Forget that Native American, Black and Latino people suffered from higher rates of  hospitalizations and deaths related to COVID-19 compared with whites. Longstanding disparities and inequities pre-COVID aren’t hard to find. Greene must have known that. 

In 1946, for example, as Jim Crow reigned, the Hospital Survey and Construction Act provided money to build public hospitals and long-term care facilities. But it also allowed states to construct racially separate and unequal facilities, the journal Health Affairs reported.  

There’s also the myth that Black people and Black skin are somehow resistant to pain, and that they don’t need pain meds in the same quantities that whites do. Some of this claptrap can be traced to the work of J. Marion Sims, often touted as “the father of modern gynecology.” He conducted experiments on enslaved Black women without anesthesia.  

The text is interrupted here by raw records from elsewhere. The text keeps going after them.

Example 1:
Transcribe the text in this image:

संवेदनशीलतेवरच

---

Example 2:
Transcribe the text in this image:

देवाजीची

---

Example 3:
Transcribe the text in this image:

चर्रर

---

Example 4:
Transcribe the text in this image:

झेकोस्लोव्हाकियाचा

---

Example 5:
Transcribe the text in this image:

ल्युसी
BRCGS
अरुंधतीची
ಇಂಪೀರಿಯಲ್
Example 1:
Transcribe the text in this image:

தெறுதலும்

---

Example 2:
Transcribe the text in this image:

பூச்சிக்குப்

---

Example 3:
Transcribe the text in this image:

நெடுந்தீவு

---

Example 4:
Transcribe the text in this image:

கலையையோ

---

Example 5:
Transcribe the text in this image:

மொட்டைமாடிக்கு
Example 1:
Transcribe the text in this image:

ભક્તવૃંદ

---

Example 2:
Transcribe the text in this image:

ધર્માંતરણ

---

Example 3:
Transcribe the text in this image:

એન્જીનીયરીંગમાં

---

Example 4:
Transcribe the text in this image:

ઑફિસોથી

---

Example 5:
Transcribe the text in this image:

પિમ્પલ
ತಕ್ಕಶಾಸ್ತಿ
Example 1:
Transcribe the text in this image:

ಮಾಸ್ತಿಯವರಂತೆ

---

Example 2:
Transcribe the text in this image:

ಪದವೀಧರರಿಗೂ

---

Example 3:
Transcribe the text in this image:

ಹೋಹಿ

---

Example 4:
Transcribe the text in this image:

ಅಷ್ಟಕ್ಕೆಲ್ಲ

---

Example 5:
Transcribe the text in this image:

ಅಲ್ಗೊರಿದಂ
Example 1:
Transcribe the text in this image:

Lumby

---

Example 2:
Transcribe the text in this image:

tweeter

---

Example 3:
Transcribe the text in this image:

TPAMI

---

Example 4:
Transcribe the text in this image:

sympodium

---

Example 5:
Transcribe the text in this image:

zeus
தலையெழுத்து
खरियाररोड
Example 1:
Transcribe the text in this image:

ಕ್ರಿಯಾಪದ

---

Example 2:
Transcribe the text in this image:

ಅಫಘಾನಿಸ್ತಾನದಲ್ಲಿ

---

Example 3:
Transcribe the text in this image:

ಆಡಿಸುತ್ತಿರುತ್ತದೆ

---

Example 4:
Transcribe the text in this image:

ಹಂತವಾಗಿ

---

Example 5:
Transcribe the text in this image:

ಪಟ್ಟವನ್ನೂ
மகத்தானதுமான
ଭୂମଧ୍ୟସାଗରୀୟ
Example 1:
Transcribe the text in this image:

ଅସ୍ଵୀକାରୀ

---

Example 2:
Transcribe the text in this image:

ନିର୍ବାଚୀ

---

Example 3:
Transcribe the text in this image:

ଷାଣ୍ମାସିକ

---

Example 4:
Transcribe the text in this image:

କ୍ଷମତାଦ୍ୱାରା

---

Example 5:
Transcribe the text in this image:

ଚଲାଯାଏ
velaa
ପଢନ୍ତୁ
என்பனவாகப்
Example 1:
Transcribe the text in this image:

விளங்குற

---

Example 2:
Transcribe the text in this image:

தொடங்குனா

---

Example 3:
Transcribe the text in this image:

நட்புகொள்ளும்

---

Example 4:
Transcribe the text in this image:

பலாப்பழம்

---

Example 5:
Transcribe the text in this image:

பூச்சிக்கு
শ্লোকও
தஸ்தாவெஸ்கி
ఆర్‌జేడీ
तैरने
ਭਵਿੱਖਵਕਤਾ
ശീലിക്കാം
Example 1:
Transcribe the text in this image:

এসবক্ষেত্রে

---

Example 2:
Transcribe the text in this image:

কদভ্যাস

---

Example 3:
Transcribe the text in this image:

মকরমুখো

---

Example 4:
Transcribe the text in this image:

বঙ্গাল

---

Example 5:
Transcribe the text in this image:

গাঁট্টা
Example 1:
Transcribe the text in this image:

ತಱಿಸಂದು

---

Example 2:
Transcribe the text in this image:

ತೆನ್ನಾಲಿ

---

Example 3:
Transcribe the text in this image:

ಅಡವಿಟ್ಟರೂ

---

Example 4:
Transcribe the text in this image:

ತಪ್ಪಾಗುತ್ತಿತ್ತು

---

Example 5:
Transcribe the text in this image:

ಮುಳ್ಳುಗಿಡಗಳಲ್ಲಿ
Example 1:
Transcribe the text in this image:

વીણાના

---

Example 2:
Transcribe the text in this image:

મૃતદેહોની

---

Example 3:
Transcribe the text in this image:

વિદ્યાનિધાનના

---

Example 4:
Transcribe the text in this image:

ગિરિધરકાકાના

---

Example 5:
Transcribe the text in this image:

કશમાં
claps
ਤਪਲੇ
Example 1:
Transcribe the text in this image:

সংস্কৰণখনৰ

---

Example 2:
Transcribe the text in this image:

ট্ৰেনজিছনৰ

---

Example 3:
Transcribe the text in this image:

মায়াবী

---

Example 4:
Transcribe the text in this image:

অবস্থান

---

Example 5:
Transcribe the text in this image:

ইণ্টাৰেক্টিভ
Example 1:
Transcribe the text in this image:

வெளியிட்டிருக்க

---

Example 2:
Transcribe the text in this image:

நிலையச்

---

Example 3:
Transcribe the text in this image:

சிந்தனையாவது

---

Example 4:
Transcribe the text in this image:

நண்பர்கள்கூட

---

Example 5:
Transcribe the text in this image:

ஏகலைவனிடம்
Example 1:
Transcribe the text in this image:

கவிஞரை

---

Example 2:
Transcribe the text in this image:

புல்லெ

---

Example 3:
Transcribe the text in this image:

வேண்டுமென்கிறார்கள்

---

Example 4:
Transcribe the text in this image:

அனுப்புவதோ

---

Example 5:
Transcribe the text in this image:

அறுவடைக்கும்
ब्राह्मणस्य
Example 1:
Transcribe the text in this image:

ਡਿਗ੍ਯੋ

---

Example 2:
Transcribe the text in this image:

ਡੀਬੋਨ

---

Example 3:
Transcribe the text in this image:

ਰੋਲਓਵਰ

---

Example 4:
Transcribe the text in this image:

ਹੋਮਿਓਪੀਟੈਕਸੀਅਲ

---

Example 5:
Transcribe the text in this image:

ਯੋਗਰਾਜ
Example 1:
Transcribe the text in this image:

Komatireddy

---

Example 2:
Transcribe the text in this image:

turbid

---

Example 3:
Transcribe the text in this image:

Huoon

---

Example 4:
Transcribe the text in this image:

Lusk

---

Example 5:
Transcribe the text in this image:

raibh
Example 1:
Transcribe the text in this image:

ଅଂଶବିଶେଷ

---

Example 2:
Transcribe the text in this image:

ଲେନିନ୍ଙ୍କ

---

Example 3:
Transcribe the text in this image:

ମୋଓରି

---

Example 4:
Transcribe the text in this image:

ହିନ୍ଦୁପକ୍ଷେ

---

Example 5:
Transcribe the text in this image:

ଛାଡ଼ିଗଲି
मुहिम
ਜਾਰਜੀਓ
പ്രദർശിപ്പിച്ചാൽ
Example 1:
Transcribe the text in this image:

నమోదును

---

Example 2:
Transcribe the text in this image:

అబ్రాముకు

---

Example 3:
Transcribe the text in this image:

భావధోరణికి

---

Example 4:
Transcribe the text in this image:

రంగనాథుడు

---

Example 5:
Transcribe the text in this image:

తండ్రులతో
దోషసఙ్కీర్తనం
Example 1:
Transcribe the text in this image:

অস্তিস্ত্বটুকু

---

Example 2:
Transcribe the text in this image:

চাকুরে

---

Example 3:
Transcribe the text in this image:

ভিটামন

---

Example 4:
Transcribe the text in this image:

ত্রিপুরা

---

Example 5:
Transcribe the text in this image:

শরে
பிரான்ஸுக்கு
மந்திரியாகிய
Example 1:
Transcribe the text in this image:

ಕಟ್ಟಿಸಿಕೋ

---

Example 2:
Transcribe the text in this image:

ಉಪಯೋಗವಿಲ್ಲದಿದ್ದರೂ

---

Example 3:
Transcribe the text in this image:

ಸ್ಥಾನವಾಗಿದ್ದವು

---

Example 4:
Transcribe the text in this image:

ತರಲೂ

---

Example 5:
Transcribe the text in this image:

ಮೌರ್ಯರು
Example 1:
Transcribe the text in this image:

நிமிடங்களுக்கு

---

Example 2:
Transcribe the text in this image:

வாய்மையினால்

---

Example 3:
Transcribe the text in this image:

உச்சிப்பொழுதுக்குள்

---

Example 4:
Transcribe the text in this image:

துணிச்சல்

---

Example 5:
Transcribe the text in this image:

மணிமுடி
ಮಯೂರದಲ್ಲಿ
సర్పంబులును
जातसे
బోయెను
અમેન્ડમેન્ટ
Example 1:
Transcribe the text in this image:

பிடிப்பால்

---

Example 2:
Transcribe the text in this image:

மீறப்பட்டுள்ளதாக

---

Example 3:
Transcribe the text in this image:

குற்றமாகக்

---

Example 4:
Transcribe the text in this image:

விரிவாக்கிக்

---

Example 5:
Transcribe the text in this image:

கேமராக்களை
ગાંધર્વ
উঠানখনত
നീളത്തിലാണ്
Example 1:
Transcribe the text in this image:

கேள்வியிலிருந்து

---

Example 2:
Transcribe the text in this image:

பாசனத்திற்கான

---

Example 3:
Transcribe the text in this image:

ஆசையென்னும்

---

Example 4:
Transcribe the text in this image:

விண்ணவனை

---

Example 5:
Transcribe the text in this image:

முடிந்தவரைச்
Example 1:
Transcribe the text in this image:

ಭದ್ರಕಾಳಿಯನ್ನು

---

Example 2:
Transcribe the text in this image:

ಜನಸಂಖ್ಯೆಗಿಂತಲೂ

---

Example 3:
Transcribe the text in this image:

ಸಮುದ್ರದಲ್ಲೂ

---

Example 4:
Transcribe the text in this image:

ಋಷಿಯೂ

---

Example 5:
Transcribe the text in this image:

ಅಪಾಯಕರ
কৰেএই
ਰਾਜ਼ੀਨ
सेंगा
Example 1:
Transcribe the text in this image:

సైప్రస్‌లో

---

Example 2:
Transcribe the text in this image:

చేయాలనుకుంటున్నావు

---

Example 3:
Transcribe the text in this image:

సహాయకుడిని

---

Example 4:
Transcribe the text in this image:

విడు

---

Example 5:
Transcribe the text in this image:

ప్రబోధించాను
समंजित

The 19th century doctor was developing a treatment for vesicovaginal fistula, which resulted from vaginal tears during complicated deliveries. But the enslaved women couldn’t consent, first of all.  

Sims’ decision not to administer anesthesia was akin to sadism, too. My colleague Samantha Willis included Sims in a 2018 magazine article about Confederate era monuments that were coming down, including one of Sims in Central Park in New York.  

Vestiges of Sims’ rationale exist today. White medical students and residents held misguided beliefs about biological differences between Black and white people, 2016 studies found, and this led to racial bias in pain treatment.  

Or consider the federal money that’s been allotted to cystic fibrosis (CF), a disease that primarily affects whites, versus the dollars devoted to sickle cell disease (SCD), which affects Black and Latino people and people from some Mediterranean nations. (Full disclosure: My late sister Saundra, who died last year at age 65, suffered horribly from sickle cell over her lifetime.) 

Both sickle cell and cystic fibrosis are inherited disorders. There are roughly 100,000 Americans with sickle cell disease and 35,000 with CF. Yet, over an 11-year period, federal funding was greater per person with CF, at $2,807, compared to sickle cell sufferers, at $812.   

“Despite SCD being 3 times as prevalent as CF, both diseases received a similar amount of federal government research funding between 2008 and 2018,”  the Journal of the American Medical Association Network Open reported. “The funding disparity was markedly increased when factoring in disease-specific private foundation funding.” 

For these reasons and more, Youngkin should appoint someone more sensitive about racial bias in health care than Greene.  

The evidence is overwhelming that problems exist. The new health commissioner shouldn’t proclaim otherwise.